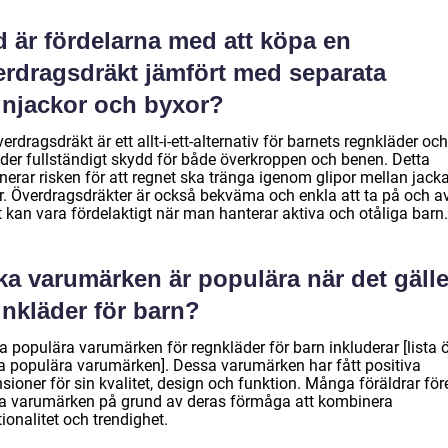
d är fördelarna med att köpa en
erdragsdräkt jämfört med separata
gnjackor och byxor?
erdragsdräkt är ett allt-i-ett-alternativ för barnets regnkläder och
uder fullständigt skydd för både överkroppen och benen. Detta
nerar risken för att regnet ska tränga igenom glipor mellan jack
r. Överdragsdräkter är också bekväma och enkla att ta på och av
t kan vara fördelaktigt när man hanterar aktiva och otåliga barn.
ka varumärken är populära när det gälle
gnkläder för barn?
a populära varumärken för regnkläder för barn inkluderar [lista 
a populära varumärken]. Dessa varumärken har fått positiva
sioner för sin kvalitet, design och funktion. Många föräldrar för
a varumärken på grund av deras förmåga att kombinera
ionalitet och trendighet.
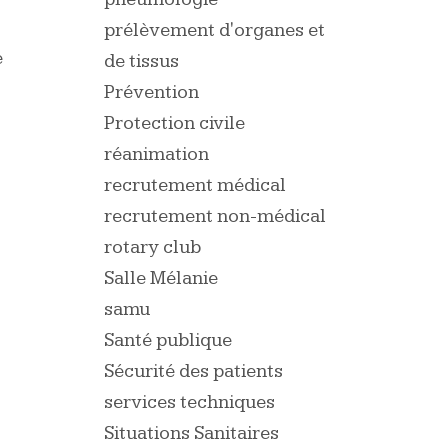
prélèvement d'organes et
e
de tissus
Prévention
Protection civile
réanimation
recrutement médical
recrutement non-médical
rotary club
Salle Mélanie
samu
Santé publique
Sécurité des patients
services techniques
Situations Sanitaires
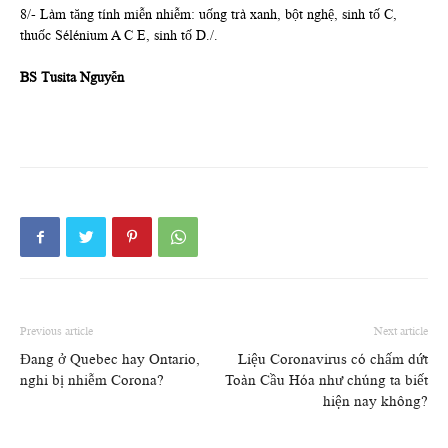
8/- Làm tăng tính miễn nhiễm: uống trà xanh, bột nghệ, sinh tố C,
thuốc Sélénium A C E, sinh tố D./.
BS Tusita Nguyễn
Previous article
Next article
Đang ở Quebec hay Ontario,
Liệu Coronavirus có chấm dứt
nghi bị nhiễm Corona?
Toàn Cầu Hóa như chúng ta biết
hiện nay không?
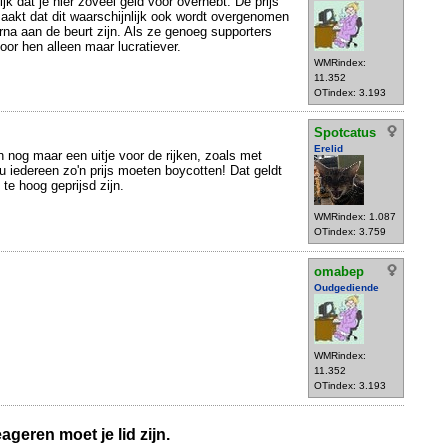
ijk dat je hier zoveel geld voor overhebt. De prijs
aakt dat dit waarschijnlijk ook wordt overgenomen
erna aan de beurt zijn. Als ze genoeg supporters
oor hen alleen maar lucratiever.
WMRindex:
11.352
OTindex: 3.193
Spotcatus
Erelid
n nog maar een uitje voor de rijken, zoals met
u iedereen zo'n prijs moeten boycotten! Dat geldt
te hoog geprijsd zijn.
WMRindex: 1.087
OTindex: 3.759
omabep
Oudgediende
WMRindex:
11.352
OTindex: 3.193
geren moet je lid zijn.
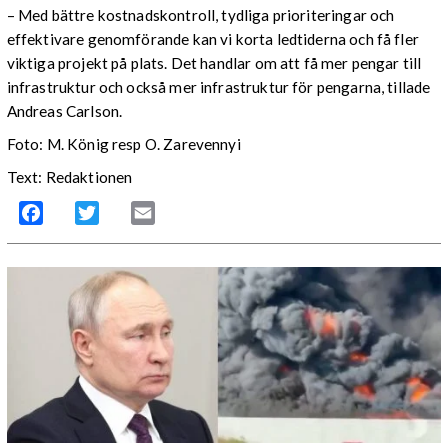
– Med bättre kostnadskontroll, tydliga prioriteringar och
effektivare genomförande kan vi korta ledtiderna och få fler
viktiga projekt på plats. Det handlar om att få mer pengar till
infrastruktur och också mer infrastruktur för pengarna, tillade
Andreas Carlson.
Foto: M. König resp O. Zarevennyi
Text: Redaktionen
Facebook
Twitter
Email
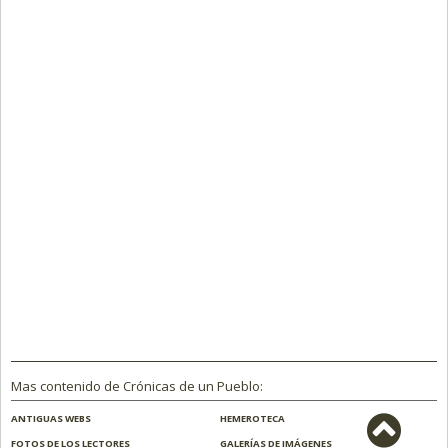
Mas contenido de Crónicas de un Pueblo:
ANTIGUAS WEBS
HEMEROTECA
FOTOS DE LOS LECTORES
GALERÍAS DE IMÁGENES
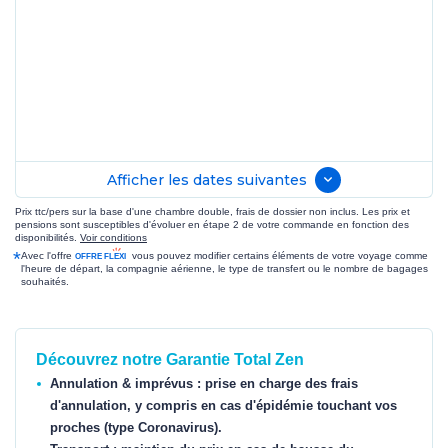
Afficher les dates suivantes
Prix ttc/pers sur la base d'une chambre double, frais de dossier non inclus. Les prix et
pensions sont susceptibles d'évoluer en étape 2 de votre commande en fonction des
disponibilités.
Voir conditions
*
Avec l'offre
vous pouvez modifier certains éléments de votre voyage comme
l'heure de départ, la compagnie aérienne, le type de transfert ou le nombre de bagages
souhaités.
Découvrez notre Garantie Total Zen
Annulation & imprévus : prise en charge des frais
d'annulation, y compris en cas d'épidémie touchant vos
proches (type Coronavirus).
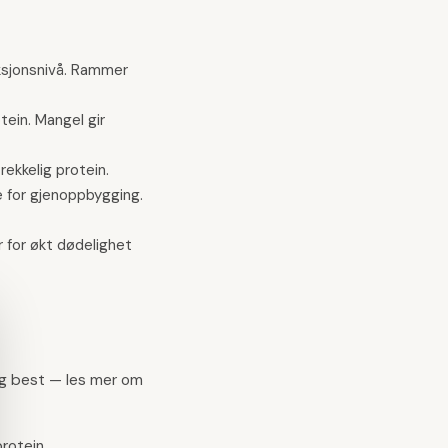
nksjonsnivå. Rammer
ein. Mangel gir
ekkelig protein.
e for gjenoppbygging.
 for økt dødelighet
ing best — les mer om
protein.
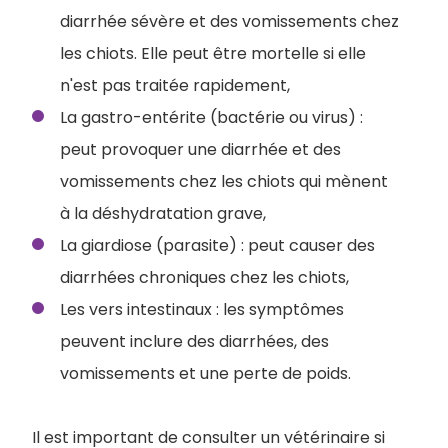
diarrhée sévère et des vomissements chez
les chiots. Elle peut être mortelle si elle
n'est pas traitée rapidement,
La gastro-entérite (bactérie ou virus) :
peut provoquer une diarrhée et des
vomissements chez les chiots qui mènent
à la déshydratation grave,
La giardiose (parasite) : peut causer des
diarrhées chroniques chez les chiots,
Les vers intestinaux : les symptômes
peuvent inclure des diarrhées, des
vomissements et une perte de poids.
Il est important de consulter un vétérinaire si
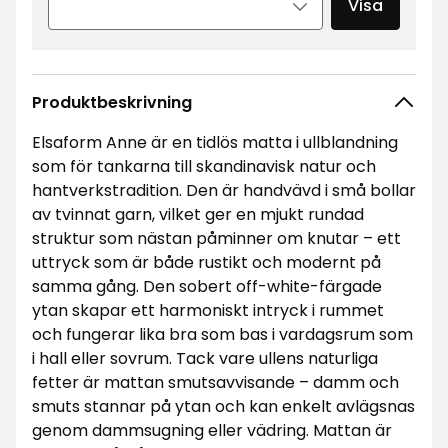
Visa
Produktbeskrivning
Elsaform Anne är en tidlös matta i ullblandning
som för tankarna till skandinavisk natur och
hantverkstradition. Den är handvävd i små bollar
av tvinnat garn, vilket ger en mjukt rundad
struktur som nästan påminner om knutar – ett
uttryck som är både rustikt och modernt på
samma gång. Den sobert off-white-färgade
ytan skapar ett harmoniskt intryck i rummet
och fungerar lika bra som bas i vardagsrum som
i hall eller sovrum. Tack vare ullens naturliga
fetter är mattan smutsavvisande – damm och
smuts stannar på ytan och kan enkelt avlägsnas
genom dammsugning eller vädring. Mattan är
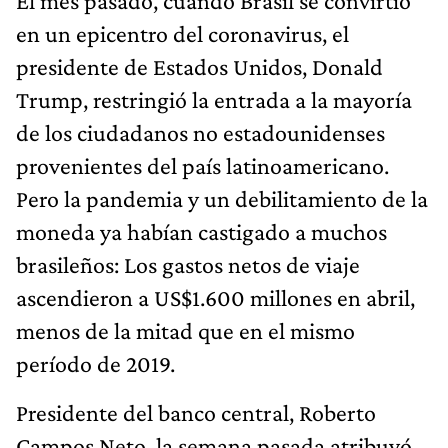
El mes pasado, cuando Brasil se convirtió
en un epicentro del coronavirus, el
presidente de Estados Unidos, Donald
Trump, restringió la entrada a la mayoría
de los ciudadanos no estadounidenses
provenientes del país latinoamericano.
Pero la pandemia y un debilitamiento de la
moneda ya habían castigado a muchos
brasileños: Los gastos netos de viaje
ascendieron a US$1.600 millones en abril,
menos de la mitad que en el mismo
período de 2019.
Presidente del banco central, Roberto
Campos Neto, la semana pasada atribuyó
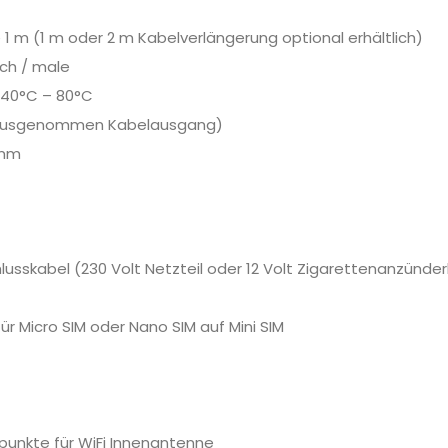
e 1 m (1 m oder 2 m Kabelverlängerung optional erhältlich)
ch / male
-40°C – 80°C
 (ausgenommen Kabelausgang)
 mm
usskabel (230 Volt Netzteil oder 12 Volt Zigarettenanzünderk
r Micro SIM oder Nano SIM auf Mini SIM
punkte für WiFi Innenantenne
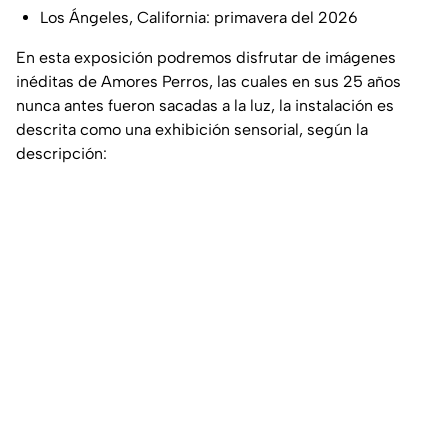
Los Ángeles, California: primavera del 2026
En esta exposición podremos disfrutar de imágenes
inéditas de Amores Perros, las cuales en sus 25 años
nunca antes fueron sacadas a la luz, la instalación es
descrita como una exhibición sensorial, según la
descripción:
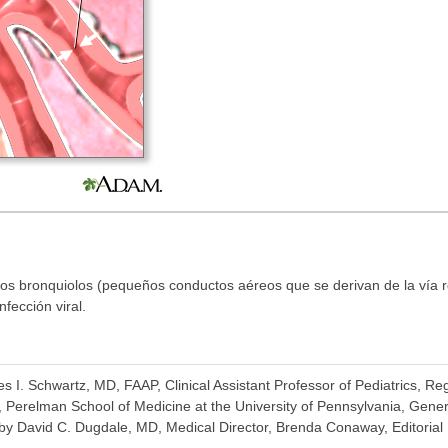
 los bronquiolos (pequeños conductos aéreos que se derivan de la vía res
fección viral.
es I. Schwartz, MD, FAAP, Clinical Assistant Professor of Pediatrics, Re
 Perelman School of Medicine at the University of Pennsylvania, Gener
 by David C. Dugdale, MD, Medical Director, Brenda Conaway, Editorial 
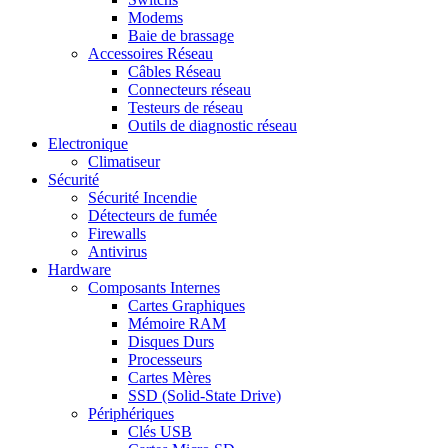
Modems
Baie de brassage
Accessoires Réseau
Câbles Réseau
Connecteurs réseau
Testeurs de réseau
Outils de diagnostic réseau
Electronique
Climatiseur
Sécurité
Sécurité Incendie
Détecteurs de fumée
Firewalls
Antivirus
Hardware
Composants Internes
Cartes Graphiques
Mémoire RAM
Disques Durs
Processeurs
Cartes Mères
SSD (Solid-State Drive)
Périphériques
Clés USB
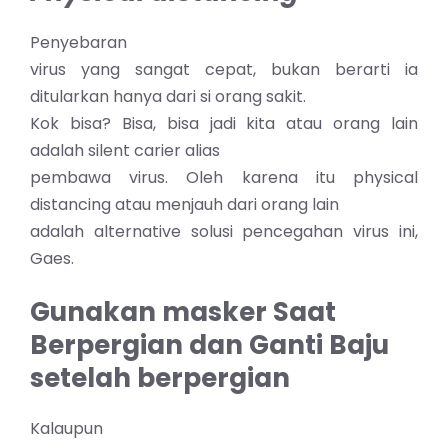
Penyebaran
virus yang sangat cepat, bukan berarti ia
ditularkan hanya dari si orang sakit.
Kok bisa? Bisa, bisa jadi kita atau orang lain
adalah silent carier alias
pembawa virus. Oleh karena itu physical
distancing atau menjauh dari orang lain
adalah alternative solusi pencegahan virus ini,
Gaes.
Gunakan masker Saat
Berpergian dan Ganti Baju
setelah berpergian
Kalaupun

════════════════

● Task brief:
How would the lines above read from the one with "disponibilités." to the one with "av tvinnat garn, vilket ger en mjukt rundad", inclusive, with no pictures? Write them out exactly.

● Finished exercise:
disponibilités.
Voir conditions
*
Avec l'offre
vous pouvez modifier certains éléments de votre voyage comme
l'heure de départ, la compagnie aérienne, le type de transfert ou le nombre de bagages
souhaités.
Découvrez notre Garantie Total Zen
Annulation & imprévus : prise en charge des frais
d'annulation, y compris en cas d'épidémie touchant vos
proches (type Coronavirus).
nksjonsnivå. Rammer
ein. Mangel gir
ekkelig protein.
e for gjenoppbygging.
 for økt dødelighet
ing best — les mer om
protein.
diarrhée sévère et des vomissements chez
les chiots. Elle peut être mortelle si elle
n'est pas traitée rapidement,
La gastro-entérite (bactérie ou virus) :
peut provoquer une diarrhée et des
vomissements chez les chiots qui mènent
à la déshydratation grave,
La giardiose (parasite) : peut causer des
diarrhées chroniques chez les chiots,
Les vers intestinaux : les symptômes
peuvent inclure des diarrhées, des
vomissements et une perte de poids.
Il est important de consulter un vétérinaire si
Visa
Produktbeskrivning
Elsaform Anne är en tidlös matta i ullblandning
som för tankarna till skandinavisk natur och
hantverkstradition. Den är handvävd i små bollar
av tvinnat garn, vilket ger en mjukt rundad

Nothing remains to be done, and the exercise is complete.